14.4.15

O parêntesis necessário

Tricky, “Parenthesis” (featuring The Antlers), in https://www.youtube.com/watch?v=1ZsPPljyFTo
(Concerto de Tricky, Casa da Música, 11.04.15)
Desta vez não houve público a saltar para o palco, convidado pelo artista. Não houve tanta comunhão. Mais introspeção. Entre os sons tribais e hipnóticos, era como se Tricky se contorcesse nas interiores dores. E as expulsasse em coreografias caóticas e  compulsivas, como se as veias estivessem comprimidas por um espaço exíguo e o corpo quisesse transbordar de si.
Ditatorial, comandou os músicos com gestos firmes, autocráticos, aos quais os músicos obedeciam sem esgar de desprazer. Não que fosse possível ver os rostos dos músicos: a penumbra foi cenário do concerto, não se distinguindo se não os vultos de Tricky em deambulações eletrizantes pelo palco, da voz feminina em repetitiva e feminil coreografia enquanto descansava a voz, do guitarrista de boné a descarregar nervo através das cordas da guitarra, do baterista que emprestava ritmo e comandava, através da batuta, as programações que continham a música sem ser em direto. Tricky tinha explosões desmedidas quando ordenava a música em aceleração. Dir-se-ia: exorcizava um demónio que o tomou por dentro. Consumições de uma mente atormentada. Dores de uma solidão esbatida, derrotada na hipnose tratada com os sons rituais.
Cinquenta minutos depois, encenou o fim do concerto. Mandam as convenções: os músicos regressam à convocatória do público, que se demora no aplauso que é tributo e, ao mesmo tempo, clamor por uma sobremesa da performance que seja seu epílogo, duas, três músicas para apurar os sentidos antes de as luzes se acenderem. Os outros músicos vieram primeiro. Tricky regressou à segunda música. Para a segunda parte. A parte mais memorável (é certo que tinha havido uma inesperada cover de “Do You Love Me Now”, das Breeders; e que o suposto autismo artístico levara Tricky a ordenar a interrupção abrupta de “Overcome” ao fim de uns acordes, para deceção dos admiradores mais antigos, dando corpo ao perfecionismo). Improvisações que davam novas roupagens a músicas, reinventando-as, fazendo-se maestro de uma jam session fulgurante, contaminando o público que, enfim, se soltou das amarras das cadeiras e destravou danças descoordenadas.

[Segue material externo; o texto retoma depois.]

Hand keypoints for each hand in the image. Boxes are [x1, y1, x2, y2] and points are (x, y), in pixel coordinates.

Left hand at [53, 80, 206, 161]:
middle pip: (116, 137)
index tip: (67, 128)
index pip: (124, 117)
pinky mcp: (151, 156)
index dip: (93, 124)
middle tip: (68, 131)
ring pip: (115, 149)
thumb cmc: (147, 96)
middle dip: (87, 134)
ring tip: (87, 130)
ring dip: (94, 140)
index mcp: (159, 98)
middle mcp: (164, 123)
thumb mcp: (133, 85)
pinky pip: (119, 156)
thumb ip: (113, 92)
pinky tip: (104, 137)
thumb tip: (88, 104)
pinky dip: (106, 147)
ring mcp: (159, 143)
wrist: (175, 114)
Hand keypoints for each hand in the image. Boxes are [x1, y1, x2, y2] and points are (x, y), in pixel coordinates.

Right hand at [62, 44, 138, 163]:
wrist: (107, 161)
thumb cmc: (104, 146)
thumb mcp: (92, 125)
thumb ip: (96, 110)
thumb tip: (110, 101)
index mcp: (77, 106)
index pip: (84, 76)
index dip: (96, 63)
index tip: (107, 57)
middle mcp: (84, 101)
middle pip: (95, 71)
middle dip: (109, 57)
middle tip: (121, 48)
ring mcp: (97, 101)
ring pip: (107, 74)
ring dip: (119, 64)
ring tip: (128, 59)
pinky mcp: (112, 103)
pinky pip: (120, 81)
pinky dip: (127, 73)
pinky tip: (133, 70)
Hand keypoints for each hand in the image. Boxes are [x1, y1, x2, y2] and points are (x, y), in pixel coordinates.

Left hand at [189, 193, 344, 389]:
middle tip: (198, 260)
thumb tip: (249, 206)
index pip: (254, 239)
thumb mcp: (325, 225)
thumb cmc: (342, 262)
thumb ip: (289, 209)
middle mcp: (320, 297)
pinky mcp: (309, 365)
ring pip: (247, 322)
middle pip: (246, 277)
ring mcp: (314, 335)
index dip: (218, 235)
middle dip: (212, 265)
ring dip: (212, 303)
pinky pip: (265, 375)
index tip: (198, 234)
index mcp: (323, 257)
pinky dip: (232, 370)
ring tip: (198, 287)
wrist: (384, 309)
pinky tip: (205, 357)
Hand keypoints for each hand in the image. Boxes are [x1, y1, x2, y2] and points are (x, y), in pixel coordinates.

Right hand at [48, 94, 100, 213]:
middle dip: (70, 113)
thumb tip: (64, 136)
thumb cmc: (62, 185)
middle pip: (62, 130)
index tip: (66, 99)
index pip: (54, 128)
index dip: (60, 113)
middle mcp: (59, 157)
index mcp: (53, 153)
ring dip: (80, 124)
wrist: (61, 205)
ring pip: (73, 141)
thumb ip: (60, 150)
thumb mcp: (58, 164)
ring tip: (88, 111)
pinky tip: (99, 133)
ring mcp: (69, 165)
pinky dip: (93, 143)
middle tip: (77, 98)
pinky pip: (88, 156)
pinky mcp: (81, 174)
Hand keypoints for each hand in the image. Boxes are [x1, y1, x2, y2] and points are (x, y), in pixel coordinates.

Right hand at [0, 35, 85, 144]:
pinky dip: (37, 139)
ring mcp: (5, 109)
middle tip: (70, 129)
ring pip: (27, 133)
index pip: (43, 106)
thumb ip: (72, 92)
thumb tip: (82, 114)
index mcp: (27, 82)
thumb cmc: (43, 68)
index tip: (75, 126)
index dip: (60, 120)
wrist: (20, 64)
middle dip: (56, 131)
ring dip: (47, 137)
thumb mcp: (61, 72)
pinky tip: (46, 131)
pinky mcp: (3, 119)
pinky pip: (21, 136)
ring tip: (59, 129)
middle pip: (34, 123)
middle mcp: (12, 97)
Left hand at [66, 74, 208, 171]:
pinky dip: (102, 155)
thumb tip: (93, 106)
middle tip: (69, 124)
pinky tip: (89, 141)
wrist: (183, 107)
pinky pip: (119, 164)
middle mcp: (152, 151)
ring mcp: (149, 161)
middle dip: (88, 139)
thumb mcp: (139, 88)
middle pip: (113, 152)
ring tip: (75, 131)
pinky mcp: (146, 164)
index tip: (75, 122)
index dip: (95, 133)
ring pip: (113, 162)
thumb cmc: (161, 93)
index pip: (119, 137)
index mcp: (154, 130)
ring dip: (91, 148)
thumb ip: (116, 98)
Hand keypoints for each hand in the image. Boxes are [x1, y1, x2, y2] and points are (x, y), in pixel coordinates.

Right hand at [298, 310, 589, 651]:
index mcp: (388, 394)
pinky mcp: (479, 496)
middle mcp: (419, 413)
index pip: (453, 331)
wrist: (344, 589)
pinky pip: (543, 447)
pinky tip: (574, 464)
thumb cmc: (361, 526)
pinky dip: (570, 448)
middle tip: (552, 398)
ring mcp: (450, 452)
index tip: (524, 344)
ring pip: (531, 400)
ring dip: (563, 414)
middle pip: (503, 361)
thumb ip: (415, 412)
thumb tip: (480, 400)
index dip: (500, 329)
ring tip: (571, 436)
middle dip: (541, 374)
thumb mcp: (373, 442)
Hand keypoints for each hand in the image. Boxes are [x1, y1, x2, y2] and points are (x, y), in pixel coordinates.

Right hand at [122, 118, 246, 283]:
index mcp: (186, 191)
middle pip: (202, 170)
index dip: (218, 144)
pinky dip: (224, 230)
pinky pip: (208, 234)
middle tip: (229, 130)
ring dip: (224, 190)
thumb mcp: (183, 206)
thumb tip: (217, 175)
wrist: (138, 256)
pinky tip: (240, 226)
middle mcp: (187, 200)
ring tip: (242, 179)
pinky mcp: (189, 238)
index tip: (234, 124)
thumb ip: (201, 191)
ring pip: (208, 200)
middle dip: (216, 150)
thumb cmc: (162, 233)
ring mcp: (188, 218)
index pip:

Desta vez, Tricky não ficou no fim do concerto para tirar fotografias com quem as quisesse guardar para a posteridade. Nem apareceu, de supetão, nas costas do público. Desta vez, como da outra, vagueou no palco, pegou nos microfones percutindo-os contra o peito – como se quisesse ecoar as dores interiores para fora de si –, gritou longe dos microfones fazendo-se ouvir num sussurro gutural. Como da outra vez, deitou a raiva com movimentos vertiginosos da cabeça que serpenteava de um lado para o outro como se fosse desprender. E, como da outra vez, o impreterível charro acendido e reacendido entre duas músicas.
Apeteceu meter parêntesis no marasmo só para transgredir, transgredir até que as alvoradas fossem entardeceres com o sol virado do avesso. Para que as bissetrizes aparecessem desarranjadas e as palavras proferidas soassem a desconhecido. Para aplacar a raiva toda que se consome no fermentar das prepotências e dos abusos que povoam a desrazão. Pois um concerto é (também) revirar as entranhas do avesso. Como Tricky ensina e poucos sabem.